Information shown below:

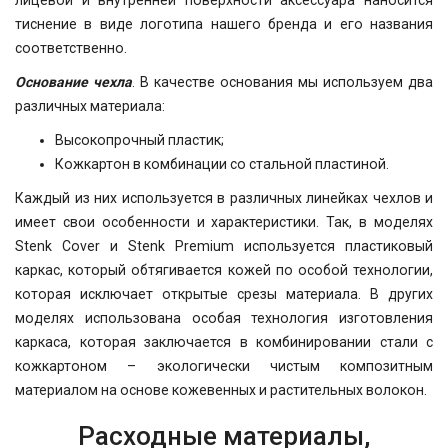
лицевой и внутренней поверхности аксессуара наносится
тиснение в виде логотипа нашего бренда и его названия
соответственно.
Основание чехла
. В качестве основания мы используем два
различных материала:
Высокопрочный пластик;
Кожкартон в комбинации со стальной пластиной.
Каждый из них используется в различных линейках чехлов и
имеет свои особенности и характеристики. Так, в моделях
Stenk Cover и Stenk Premium используется пластиковый
каркас, который обтягивается кожей по особой технологии,
которая исключает открытые срезы материала. В других
моделях использована особая технология изготовления
каркаса, которая заключается в комбинировании стали с
кожкартоном – экологически чистым композитным
материалом на основе кожевенных и растительных волокон.
Расходные материалы,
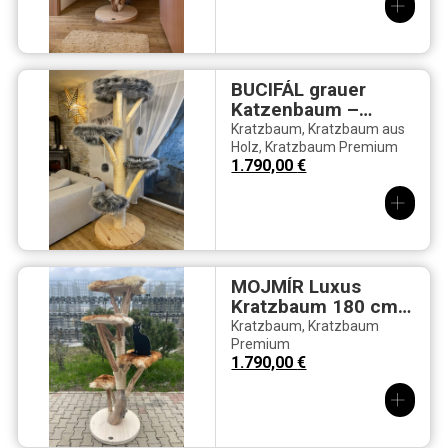
BUCIFÁL grauer
Katzenbaum –
Komfort &
Kratzbaum
,
Kratzbaum aus
Abenteuer auf 180
Holz
,
Kratzbaum Premium
1.790,00
€
cm
MOJMÍR Luxus
Kratzbaum 180 cm
– Natürlicher
Kratzbaum
,
Kratzbaum
Schaffell-Komfort &
Premium
1.790,00
€
Modernes
Holzdesign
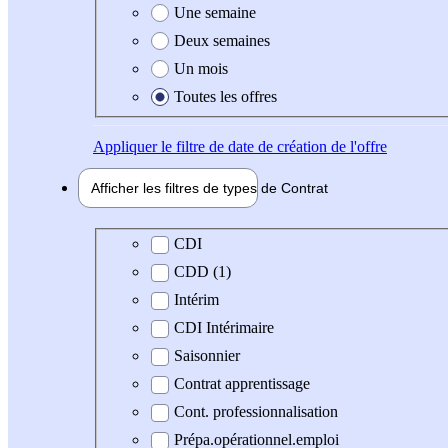
Une semaine
Deux semaines
Un mois
Toutes les offres
Appliquer
le filtre de date de création de l'offre
Afficher les filtres de types de
Contrat
Type de contrat
CDI
CDD (1)
Intérim
CDI Intérimaire
Saisonnier
Contrat apprentissage
Cont. professionnalisation
Prépa.opérationnel.emploi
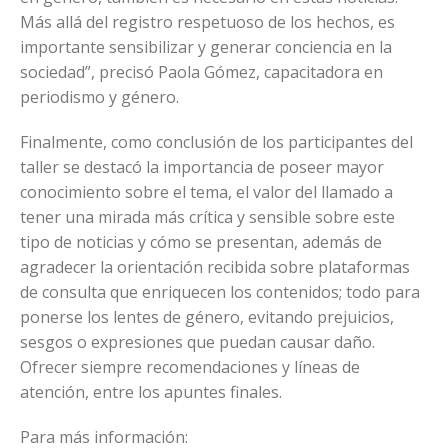
Más allá del registro respetuoso de los hechos, es
importante sensibilizar y generar conciencia en la
sociedad”, precisó Paola Gómez, capacitadora en
periodismo y género.
Finalmente, como conclusión de los participantes del
taller se destacó la importancia de poseer mayor
conocimiento sobre el tema, el valor del llamado a
tener una mirada más crítica y sensible sobre este
tipo de noticias y cómo se presentan, además de
agradecer la orientación recibida sobre plataformas
de consulta que enriquecen los contenidos; todo para
ponerse los lentes de género, evitando prejuicios,
sesgos o expresiones que puedan causar daño.
Ofrecer siempre recomendaciones y líneas de
atención, entre los apuntes finales.
Para más información:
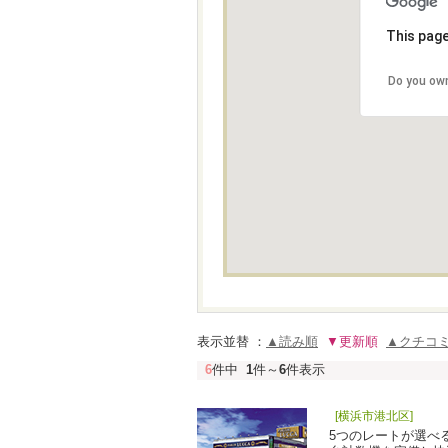
This page
Do you own
表示並替 ：
▲読み順
▼更新順
▲クチコ
6
件中
1
件～
6
件表示
[横浜市港北区]
5つのレートが選べ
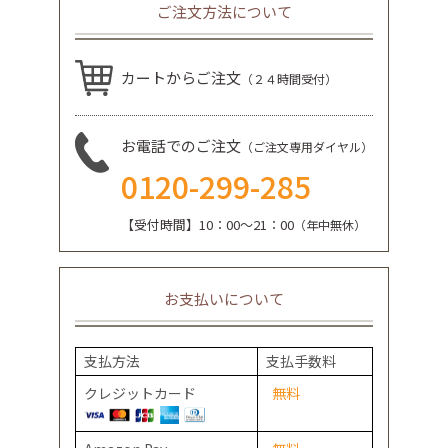
ご注文方法について
カートからご注文
（２４時間受付）
お電話でのご注文
（ご注文専用ダイヤル）
0120-299-285
【受付時間】10：00～21：00
（年中無休）
お支払いについて
支払方法
支払手数料
クレジットカード
無料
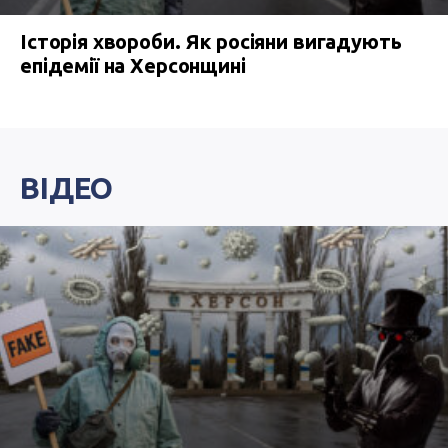
Історія хвороби. Як росіяни вигадують
епідемії на Херсонщині
ВІДЕО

End of Information shown.

### Your goal
Leave the pictures out and reproduce every record above exactly.

### Task result
лицевой и внутренней поверхности аксессуара наносится
тиснение в виде логотипа нашего бренда и его названия
соответственно.
Основание чехла
. В качестве основания мы используем два
различных материала:
Высокопрочный пластик;
Кожкартон в комбинации со стальной пластиной.
Каждый из них используется в различных линейках чехлов и
имеет свои особенности и характеристики. Так, в моделях
Stenk Cover и Stenk Premium используется пластиковый
каркас, который обтягивается кожей по особой технологии,
которая исключает открытые срезы материала. В других
моделях использована особая технология изготовления
каркаса, которая заключается в комбинировании стали с
кожкартоном – экологически чистым композитным
материалом на основе кожевенных и растительных волокон.
Расходные материалы,
BUCIFÁL grauer
Katzenbaum –
Komfort &
Kratzbaum
,
Kratzbaum aus
Abenteuer auf 180
Holz
,
Kratzbaum Premium
1.790,00
€
cm
MOJMÍR Luxus
Kratzbaum 180 cm
– Natürlicher
Kratzbaum
,
Kratzbaum
Schaffell-Komfort &
Premium
1.790,00
€
Modernes
Holzdesign
Une semaine
Deux semaines
Un mois
Toutes les offres
Appliquer
le filtre de date de création de l'offre
Afficher les filtres de types de
Contrat
Type de contrat
CDI
CDD (1)
Intérim
CDI Intérimaire
Saisonnier
Contrat apprentissage
Cont. professionnalisation
Prépa.opérationnel.emploi
Más allá del registro respetuoso de los hechos, es
importante sensibilizar y generar conciencia en la
sociedad”, precisó Paola Gómez, capacitadora en
periodismo y género.
Finalmente, como conclusión de los participantes del
taller se destacó la importancia de poseer mayor
conocimiento sobre el tema, el valor del llamado a
tener una mirada más crítica y sensible sobre este
tipo de noticias y cómo se presentan, además de
agradecer la orientación recibida sobre plataformas
de consulta que enriquecen los contenidos; todo para
ponerse los lentes de género, evitando prejuicios,
sesgos o expresiones que puedan causar daño.
Ofrecer siempre recomendaciones y líneas de
atención, entre los apuntes finales.
Para más información:
This page
Do you own
表示並替 ：
▲読み順
▼更新順
▲クチコ
6
件中
1
件～
6
件表示
[横浜市港北区]
5つのレートが選べ
ご注文方法について
カートからご注文
（２４時間受付）
お電話でのご注文
（ご注文専用ダイヤル）
0120-299-285
【受付時間】10：00～21：00
（年中無休）
お支払いについて
支払方法
支払手数料
クレジットカード
無料
Історія хвороби. Як росіяни вигадують
епідемії на Херсонщині
ВІДЕО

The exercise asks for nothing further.